There are many people in the Obama administration and Congress who do not want to normalize relations with Venezuela.

This is not the first time Obama has moved toward normalizing relations with Venezuela. In 2010 the administration attempted to re-establish relations at the ambassadorial level. This was sabotaged by then-Sen. Richard Lugar’s office, probably in collaboration with like-minded people in the State Department. Last summer, the U.S. accepted a chargé d’affaires — the No. 2 position after ambassador — at the Venezuelan Embassy in Washington. A few weeks after that, U.S. federal prosecutors had a Venezuelan retired general, Hugo Carvajal, arrested in Aruba despite his diplomatic passport, in apparent violation of the nearly sacrosanct Vienna Convention protecting diplomats. An island with a population of 100,000 that is 17 miles from Venezuela, Aruba is part of the Netherlands. The arrest almost destroyed diplomatic relations between the U.S. and Venezuela, but the Netherlands intervened and ordered him freed on the grounds of diplomatic immunity.

The pattern is clear and easily understandable: There are many people in the Obama administration and Congress who do not want to normalize relations with Venezuela. (As was noted in the press, the same is true to a lesser extent for normalizing relations with Cuba. Obama kept top State Department officials in the dark for more than a year of negotiations.) So it was not surprising to see a 2,500-word Wall Street Journal article on May 18, with a far-fetched allegation that the head of Venezuela’s National Assembly, Diosdado Cabello, was the chief of a drug cartel.

The same federal prosecutors’ offices involved in the Carvajal case — cited anonymously, of course — were the main sources for the WSJ article. They were backed up by other interested parties, including defectors and drug dealers, who often get reduced sentences for pointing the finger at the appropriate villain. It’s a dubious, one-sided story. (The WSJ, like many other U.S. media outlets, appears to suspend the rules of basic journalism, including fact-checking, when reporting on Venezuela.) The authors, however, included one tweet from a Venezuela general, which captured the ease with which these prosecutors can gather “evidence”: “We all know that whoever wants his green card and live in the U.S. to visit Disney can just pick his leader and accuse him of being a narco. DEA tours will attend to them.”

But the article gets the message across. As in the Carvajal case, federal prosecutors’ offices will have sealed indictments ready to go if one of their targets should step outside Venezuela. When that happens, a diplomatic crisis will be created, and there goes Obama’s efforts to normalize relations with Venezuela, for the remainder of his term. And unfortunately, Miami and New York federal prosecutors are not the only U.S. government officials who do not want normal relations with Venezuela.

Back to the Cubans and their negotiations with Obama: They have some bargaining power here.

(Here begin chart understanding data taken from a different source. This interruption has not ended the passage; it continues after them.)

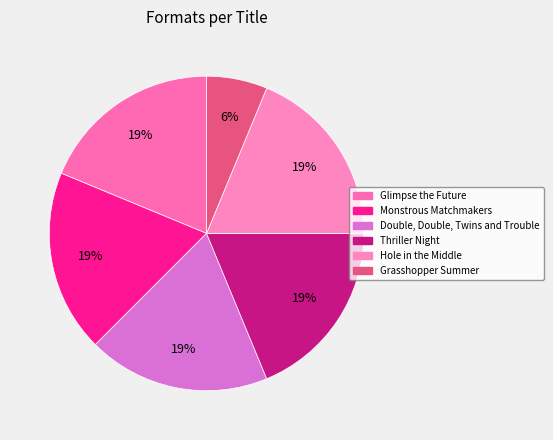

Count the number of slices in the pie.

6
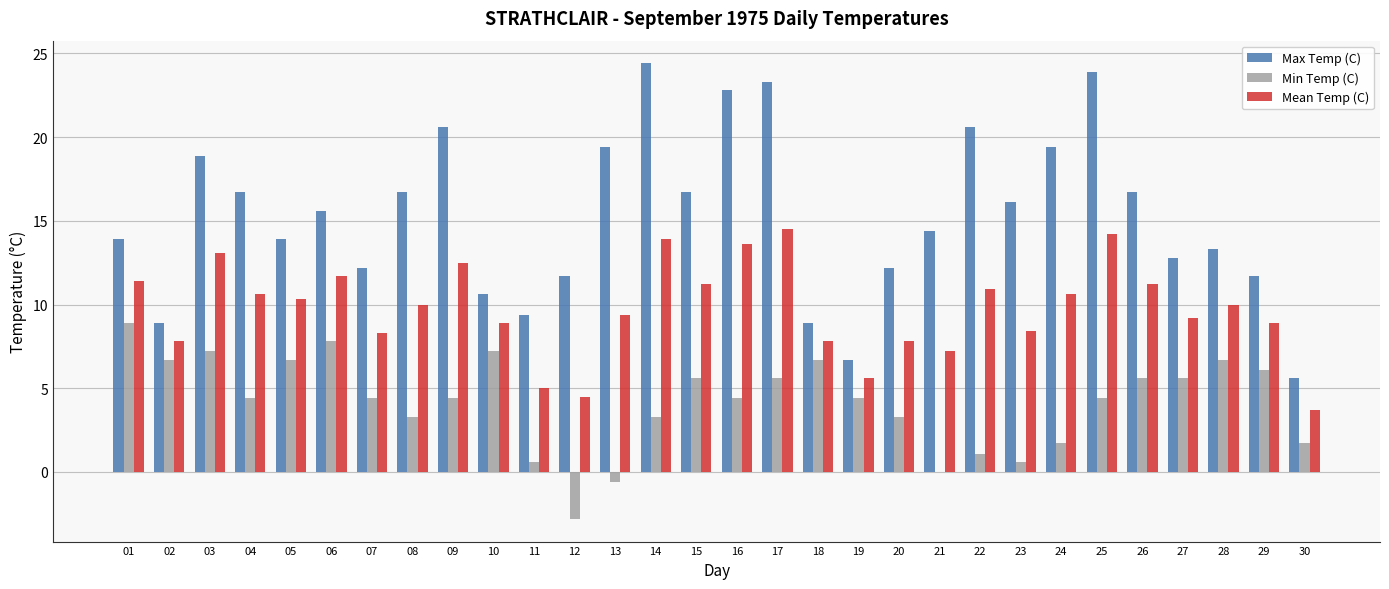

Which series has the largest total across all categories?

Max Temp (C)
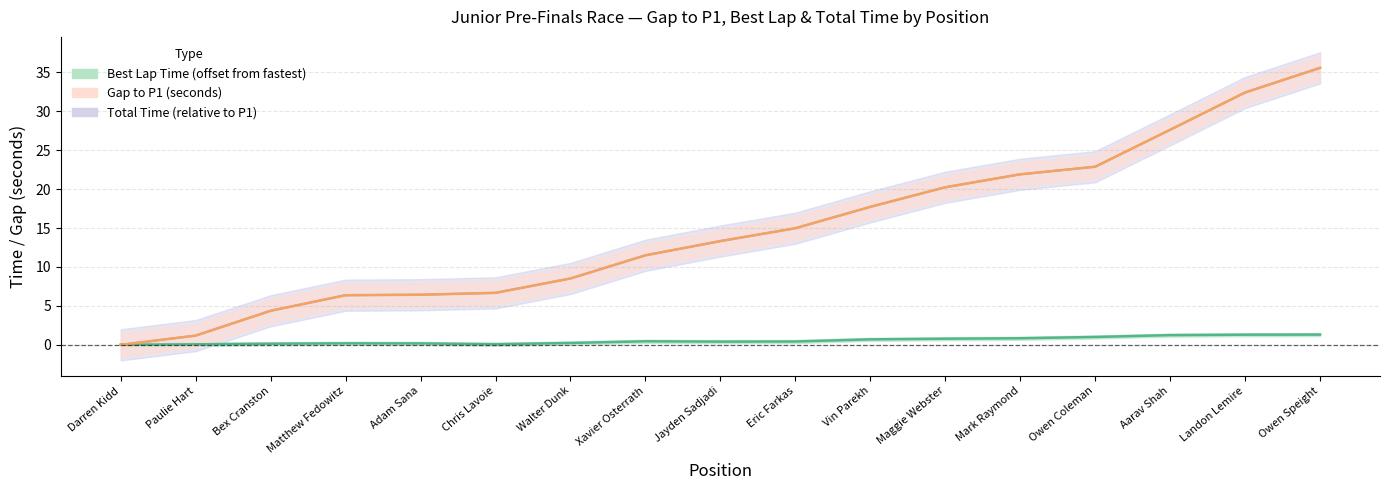

What is the value of the position point at the 16th from the left?

32.4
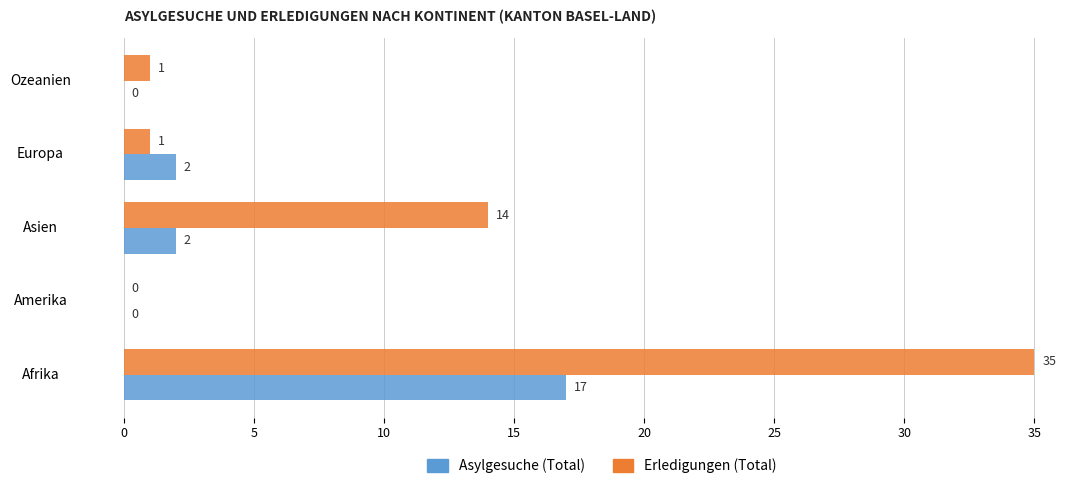

How many Asylgesuche (Total) values are between 0 and 2?

4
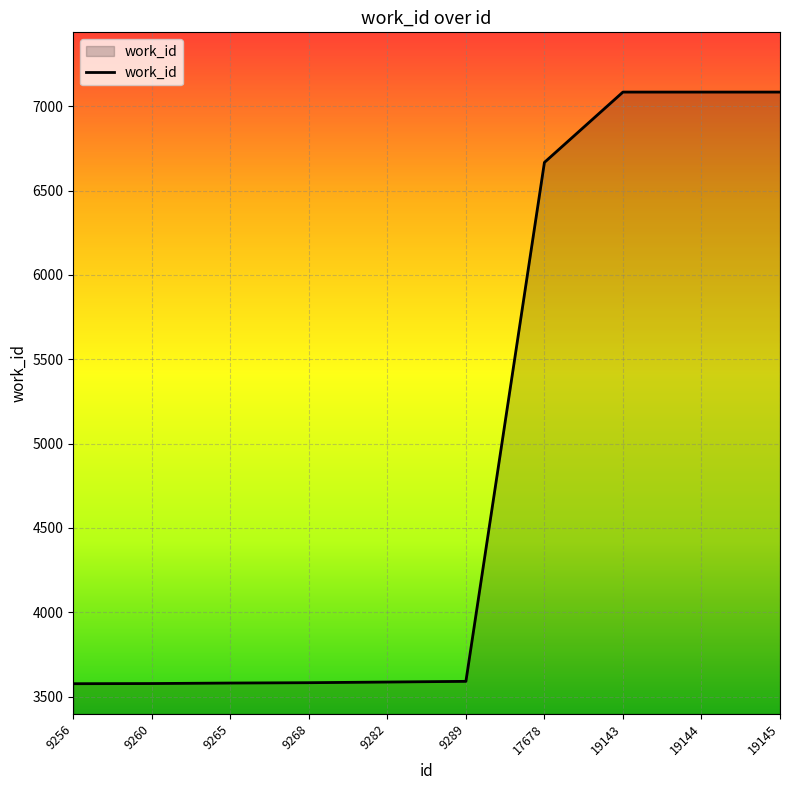

True or false: the data shows 4889 at 9265.

False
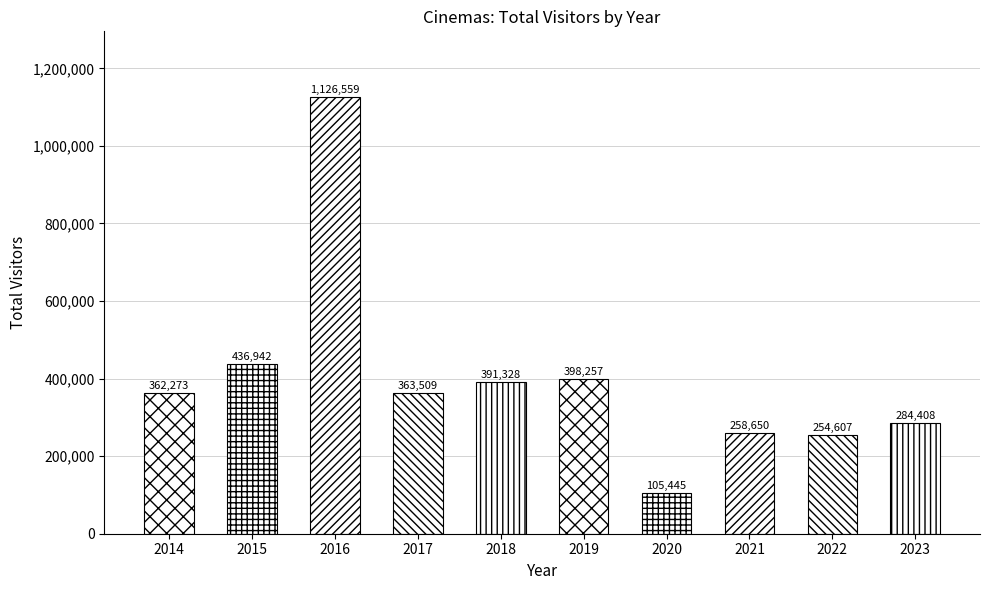

Reading left to right, extract all data points from this chart.

362273	436942	1126559	363509	391328	398257	105445	258650	254607	284408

It seems clear that Obama wants to be the president who opened up relations with Cuba. Will they hold him blameless if right-wing elements in the U.S. government try to blow up U.S.-Venezuelan relations? Or will they remind him that President Harry Truman said, “The buck stops here”?

Obama has proved quite tough when he wants something. He has faced down formidable opposition, including from one of America’s most powerful lobbying groups, the Israel lobby, in order to pursue a nuclear deal with Iran. He can do the same for Latin America, if he so chooses.

Mark Weisbrot is a co-director of the Center for Economic and Policy Research in Washington, D.C., and the president of Just Foreign Policy. He is also the author of the forthcoming book “Failed: What the ‘Experts’ Got Wrong About the Global Economy.”

The views expressed in this article are the author's own and do not necessarily reflect Al Jazeera America's editorial policy.